In Princeton, he continued his work on large scale mutagenesis screens for maternal effect mutants, segmentation genes and also the genes that affect the segmental identity. More importantly, working with his students at Princeton, he also discovered other genes that control cell fate in Drosophila.
Later his work focused on defining the relationship between cell fate genes and the step-by-step changes in cell shape. Since the genes discovered by him are present in higher animals, including humans, one day his work may suggest tactic that would offset developmental abnormalities in humans.
Major Works
Eric Francis Wieschaus is best remembered for his work on identification of 139 genes essential for transforming a newly fertilized Drosophila egg into an embryo. It was a huge task and no other researchers had tried to do that before.
In 1978, he and Christiane Nüsslein-Volhard set upon a trial and error method, with the aim of identifying which of Drosophila’s 20,000 genes were absolutely essential for its early development. First they randomly created mutations in the Drosophilae that ‘knocked out’ the function of individual genes.
Subsequently they bred 40,000 drosophila families that have defective genes. On examining them they finally found 5000 genes that were important for the embryonic developments, among which 139 genes proved to be essential. Drosophilae born without these 139 genes lacked in vital body parts like muscles, eyes, heads etc. In 1980, they published the result in the scientific journal ‘Nature’.
Awards & Achievements
In 1995, Eric Francis Wieschaus and Christiane Nüsslein-Volhard were awarded the Nobel Prize in Physiology or Medicine "for their discoveries concerning the genetic control of early embryonic development". They shared the prize with Edward B. Lewis of California Institute of Technology, who independently worked on the same topic.
Personal Life & Legacy
While Wieschaus was a postdoctoral fellow at Zurich he met his future wife, Gertrud Schüpbach; (published name Trudi Schüpbach), a Swiss-American molecular biologist. They got married in 1983 at Princeton. The couple has three daughters; Ingrid, Eleanor and Laura.
Trudi Schüpbach is now a Professor of Molecular Biology at Princeton University and works mainly on molecular and genetic mechanisms in Drosophila oogenesis. On occasions, she has also collaborated with her husband.

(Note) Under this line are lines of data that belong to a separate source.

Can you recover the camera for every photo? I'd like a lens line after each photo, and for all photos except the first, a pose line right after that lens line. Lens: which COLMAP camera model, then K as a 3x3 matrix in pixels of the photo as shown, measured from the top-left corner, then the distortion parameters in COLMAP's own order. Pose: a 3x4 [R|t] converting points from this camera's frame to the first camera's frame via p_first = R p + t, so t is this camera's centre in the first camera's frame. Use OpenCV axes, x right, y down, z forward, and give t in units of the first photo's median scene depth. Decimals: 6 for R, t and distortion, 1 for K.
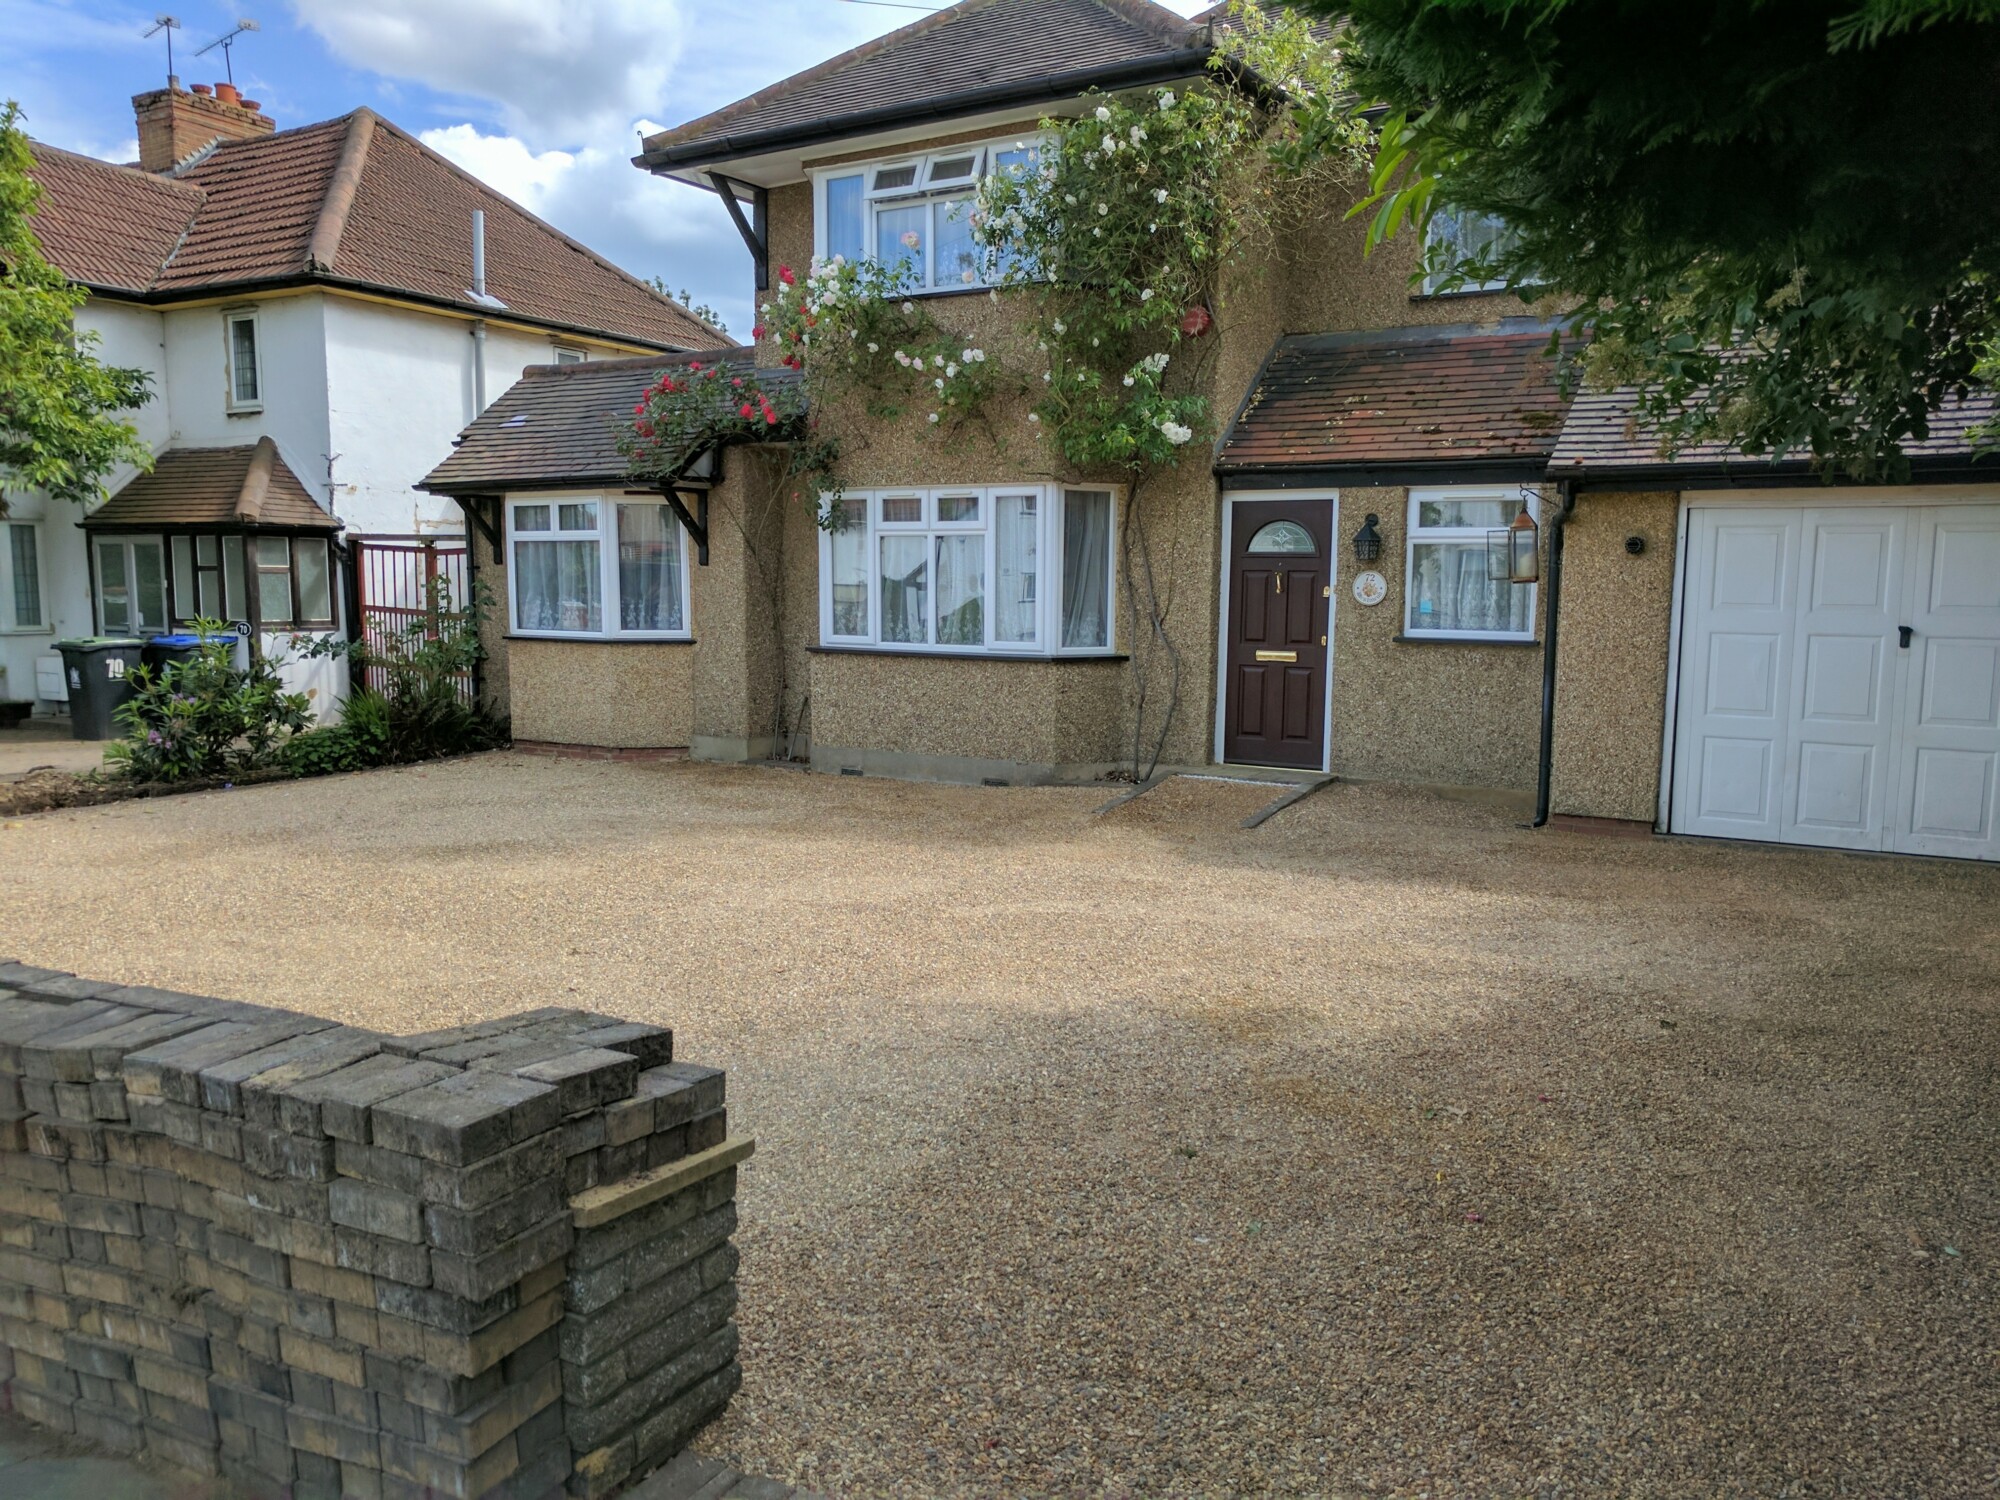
lens RADIAL K [[1518.4, 0, 993.2], [0, 1518.4, 747.4], [0, 0, 1]] dist [0.011434, 0.014249]
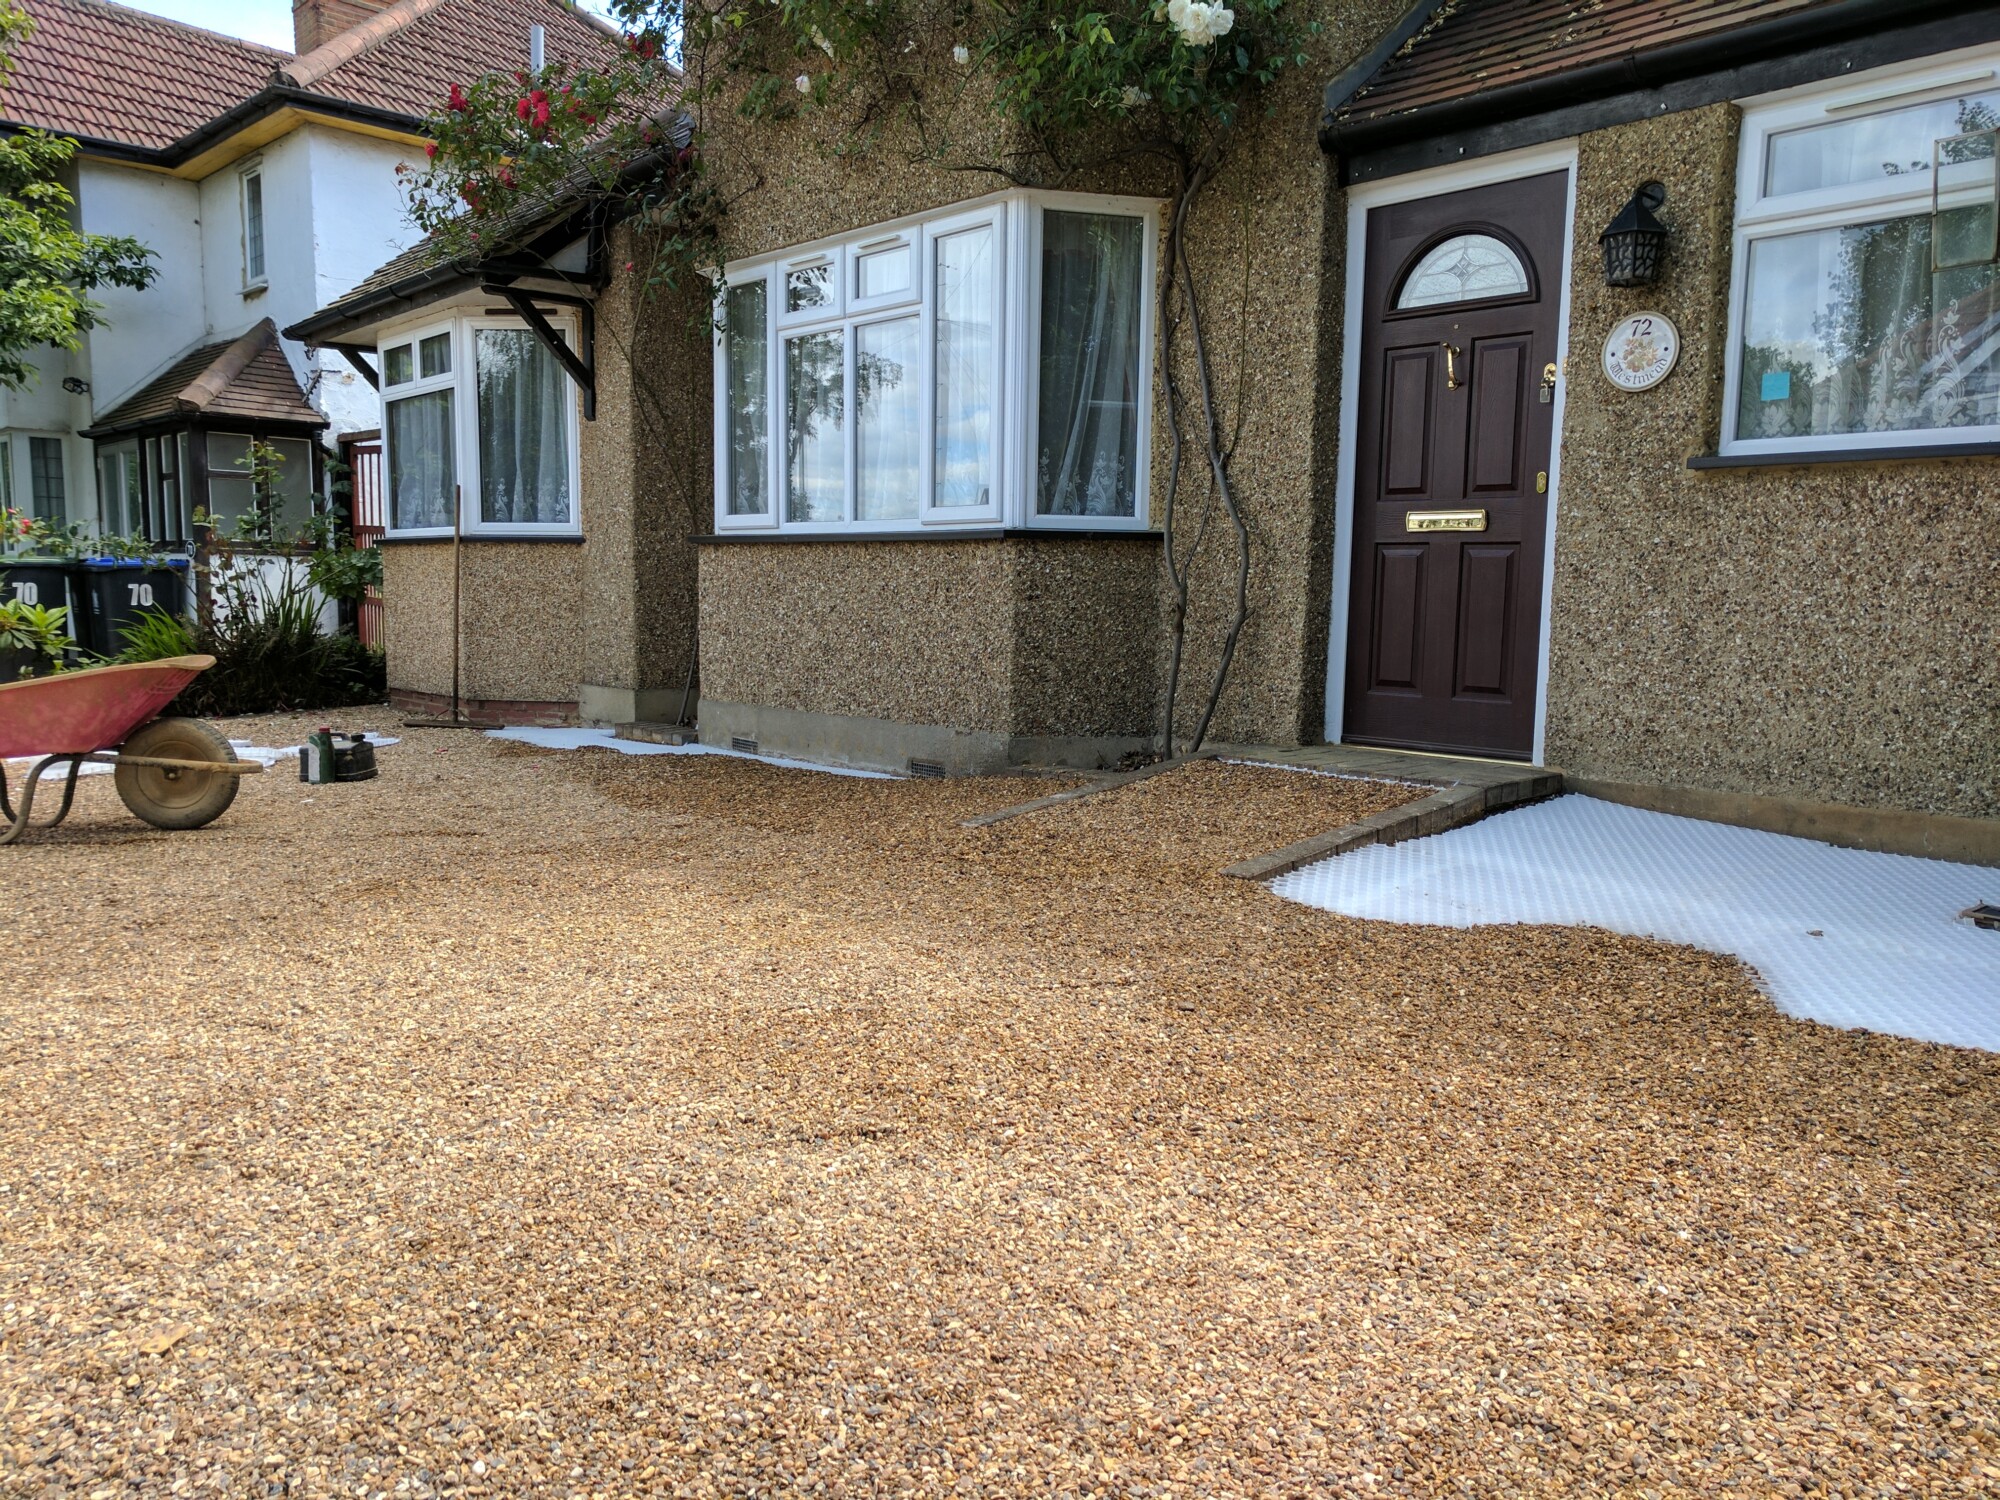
lens RADIAL K [[1518.4, 0, 1007.2], [0, 1518.4, 761.3], [0, 0, 1]] dist [0.011434, 0.014249]
pose [[0.952882, 0.037479, -0.301018, 0.198577], [-0.040023, 0.999196, -0.002287, 0.021775], [0.300690, 0.014227, 0.953616, 0.493149]]
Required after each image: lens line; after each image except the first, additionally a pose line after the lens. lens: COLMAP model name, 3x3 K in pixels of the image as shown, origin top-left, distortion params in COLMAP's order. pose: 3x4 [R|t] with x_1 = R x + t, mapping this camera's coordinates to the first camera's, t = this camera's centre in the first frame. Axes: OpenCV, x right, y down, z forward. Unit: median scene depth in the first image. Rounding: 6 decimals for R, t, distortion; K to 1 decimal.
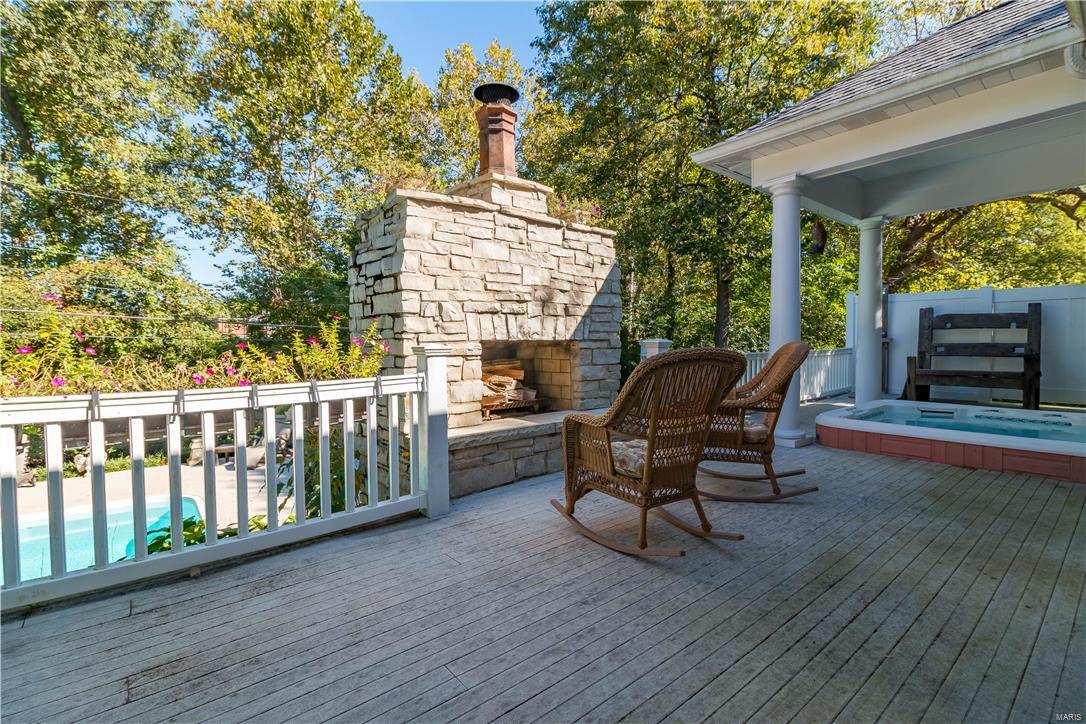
lens RADIAL K [[504.9, 0, 546.0], [0, 504.9, 359.6], [0, 0, 1]] dist [0.000962, -0.000515]
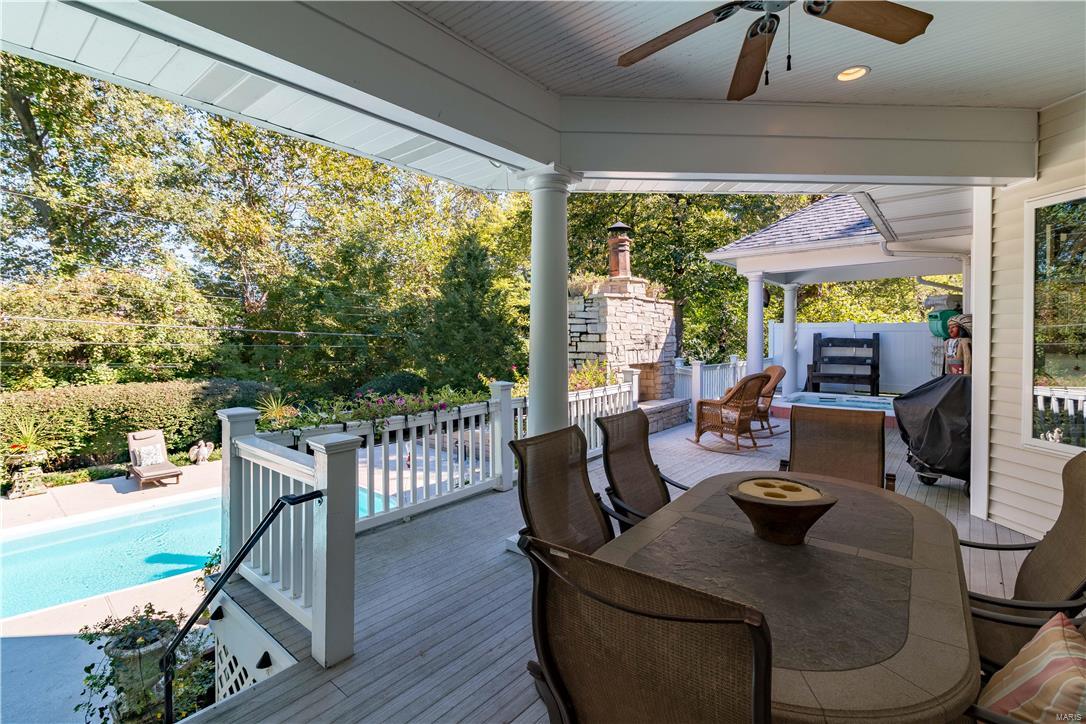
lens RADIAL K [[504.9, 0, 551.8], [0, 504.9, 347.0], [0, 0, 1]] dist [0.000962, -0.000515]
pose [[0.982873, 0.003564, 0.184251, -0.642010], [-0.000324, 0.999845, -0.017610, -0.057680], [-0.184285, 0.017249, 0.982722, -0.721338]]
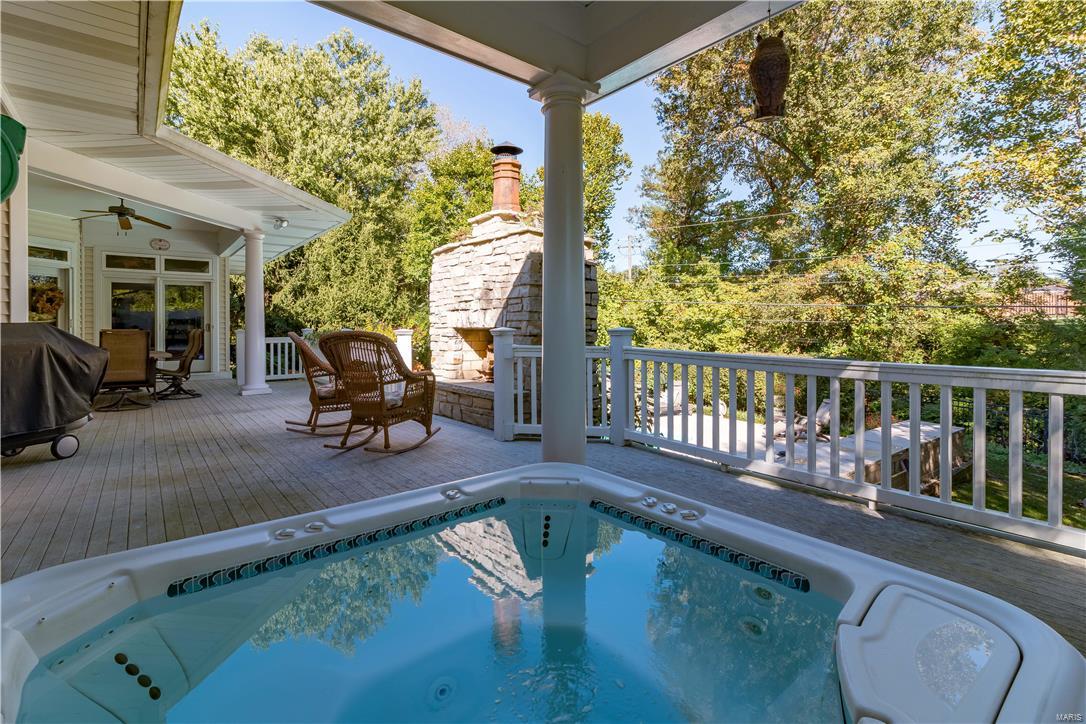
lens RADIAL K [[504.9, 0, 545.5], [0, 504.9, 358.5], [0, 0, 1]] dist [0.000962, -0.000515]
pose [[-0.024684, 0.084168, -0.996146, 1.238056], [-0.020909, 0.996188, 0.084690, -0.067791], [0.999477, 0.022919, -0.022830, 1.092036]]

Wieschaus has always been pacifist. In his years at the University of Notre Dame, he actively agitated against the war in Vietnam. He not only collected petitions, but also joined in protest demonstrations. He even applied for conscientious objector status to avoid going to Vietnam
Trivia
To support himself at the University of Notre Dame, Wieschaus took up a job, which involved preparing food for the drosophilae. By the time he joined Yale University he was fed up of the fruit fly and did not want to come across another fly in his life. Yet, when Donald Poulson, a Drosophila geneticist, set up a place for him in his laboratory at the University of Yale, Wieschaus did not have courage to tell him so. Instead he started working on embryology of Drosophila, and the rest is history.